Swap every "common name" in the material for "vernacular name" and give the lines back with nothing else changed.

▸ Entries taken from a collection
===============
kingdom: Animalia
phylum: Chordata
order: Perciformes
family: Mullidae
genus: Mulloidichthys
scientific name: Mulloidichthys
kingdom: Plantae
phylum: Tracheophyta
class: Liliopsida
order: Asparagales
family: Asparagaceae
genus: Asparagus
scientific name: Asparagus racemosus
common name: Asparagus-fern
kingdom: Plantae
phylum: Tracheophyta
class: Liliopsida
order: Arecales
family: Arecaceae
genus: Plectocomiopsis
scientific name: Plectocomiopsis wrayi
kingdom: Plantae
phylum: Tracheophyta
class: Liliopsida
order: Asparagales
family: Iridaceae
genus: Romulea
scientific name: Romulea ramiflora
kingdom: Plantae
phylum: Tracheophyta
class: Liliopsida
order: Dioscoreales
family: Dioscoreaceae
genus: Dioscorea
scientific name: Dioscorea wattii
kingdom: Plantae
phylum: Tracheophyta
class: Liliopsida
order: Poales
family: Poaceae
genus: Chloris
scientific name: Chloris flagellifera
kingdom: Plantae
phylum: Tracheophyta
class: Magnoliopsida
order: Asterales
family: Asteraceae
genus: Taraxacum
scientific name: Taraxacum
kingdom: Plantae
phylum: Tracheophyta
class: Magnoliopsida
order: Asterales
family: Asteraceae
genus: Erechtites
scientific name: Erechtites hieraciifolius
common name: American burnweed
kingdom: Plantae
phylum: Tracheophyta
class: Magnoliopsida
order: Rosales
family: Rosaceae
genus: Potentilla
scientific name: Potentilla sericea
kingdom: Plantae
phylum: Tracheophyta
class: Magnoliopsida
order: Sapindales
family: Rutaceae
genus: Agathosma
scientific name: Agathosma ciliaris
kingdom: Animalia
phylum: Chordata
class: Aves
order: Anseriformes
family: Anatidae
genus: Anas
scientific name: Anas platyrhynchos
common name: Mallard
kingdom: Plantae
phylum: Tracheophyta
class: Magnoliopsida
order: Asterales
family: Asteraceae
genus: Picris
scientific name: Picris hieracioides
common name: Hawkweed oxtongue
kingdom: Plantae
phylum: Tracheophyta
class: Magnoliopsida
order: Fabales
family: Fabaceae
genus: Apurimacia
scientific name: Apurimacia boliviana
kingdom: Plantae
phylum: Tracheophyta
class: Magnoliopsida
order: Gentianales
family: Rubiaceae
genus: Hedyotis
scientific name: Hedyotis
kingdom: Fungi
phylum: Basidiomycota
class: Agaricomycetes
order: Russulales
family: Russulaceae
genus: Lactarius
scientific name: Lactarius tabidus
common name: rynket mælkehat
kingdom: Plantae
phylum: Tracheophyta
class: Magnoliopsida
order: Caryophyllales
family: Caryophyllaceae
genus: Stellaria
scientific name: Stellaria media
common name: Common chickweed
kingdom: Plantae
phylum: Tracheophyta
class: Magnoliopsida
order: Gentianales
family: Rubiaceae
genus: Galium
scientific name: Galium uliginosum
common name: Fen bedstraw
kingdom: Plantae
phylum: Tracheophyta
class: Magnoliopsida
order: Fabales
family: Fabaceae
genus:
===============
▸ Full solution
kingdom: Animalia
phylum: Chordata
order: Perciformes
family: Mullidae
genus: Mulloidichthys
scientific name: Mulloidichthys
kingdom: Plantae
phylum: Tracheophyta
class: Liliopsida
order: Asparagales
family: Asparagaceae
genus: Asparagus
scientific name: Asparagus racemosus
vernacular name: Asparagus-fern
kingdom: Plantae
phylum: Tracheophyta
class: Liliopsida
order: Arecales
family: Arecaceae
genus: Plectocomiopsis
scientific name: Plectocomiopsis wrayi
kingdom: Plantae
phylum: Tracheophyta
class: Liliopsida
order: Asparagales
family: Iridaceae
genus: Romulea
scientific name: Romulea ramiflora
kingdom: Plantae
phylum: Tracheophyta
class: Liliopsida
order: Dioscoreales
family: Dioscoreaceae
genus: Dioscorea
scientific name: Dioscorea wattii
kingdom: Plantae
phylum: Tracheophyta
class: Liliopsida
order: Poales
family: Poaceae
genus: Chloris
scientific name: Chloris flagellifera
kingdom: Plantae
phylum: Tracheophyta
class: Magnoliopsida
order: Asterales
family: Asteraceae
genus: Taraxacum
scientific name: Taraxacum
kingdom: Plantae
phylum: Tracheophyta
class: Magnoliopsida
order: Asterales
family: Asteraceae
genus: Erechtites
scientific name: Erechtites hieraciifolius
vernacular name: American burnweed
kingdom: Plantae
phylum: Tracheophyta
class: Magnoliopsida
order: Rosales
family: Rosaceae
genus: Potentilla
scientific name: Potentilla sericea
kingdom: Plantae
phylum: Tracheophyta
class: Magnoliopsida
order: Sapindales
family: Rutaceae
genus: Agathosma
scientific name: Agathosma ciliaris
kingdom: Animalia
phylum: Chordata
class: Aves
order: Anseriformes
family: Anatidae
genus: Anas
scientific name: Anas platyrhynchos
vernacular name: Mallard
kingdom: Plantae
phylum: Tracheophyta
class: Magnoliopsida
order: Asterales
family: Asteraceae
genus: Picris
scientific name: Picris hieracioides
vernacular name: Hawkweed oxtongue
kingdom: Plantae
phylum: Tracheophyta
class: Magnoliopsida
order: Fabales
family: Fabaceae
genus: Apurimacia
scientific name: Apurimacia boliviana
kingdom: Plantae
phylum: Tracheophyta
class: Magnoliopsida
order: Gentianales
family: Rubiaceae
genus: Hedyotis
scientific name: Hedyotis
kingdom: Fungi
phylum: Basidiomycota
class: Agaricomycetes
order: Russulales
family: Russulaceae
genus: Lactarius
scientific name: Lactarius tabidus
vernacular name: rynket mælkehat
kingdom: Plantae
phylum: Tracheophyta
class: Magnoliopsida
order: Caryophyllales
family: Caryophyllaceae
genus: Stellaria
scientific name: Stellaria media
vernacular name: Common chickweed
kingdom: Plantae
phylum: Tracheophyta
class: Magnoliopsida
order: Gentianales
family: Rubiaceae
genus: Galium
scientific name: Galium uliginosum
vernacular name: Fen bedstraw
kingdom: Plantae
phylum: Tracheophyta
class: Magnoliopsida
order: Fabales
family: Fabaceae
genus:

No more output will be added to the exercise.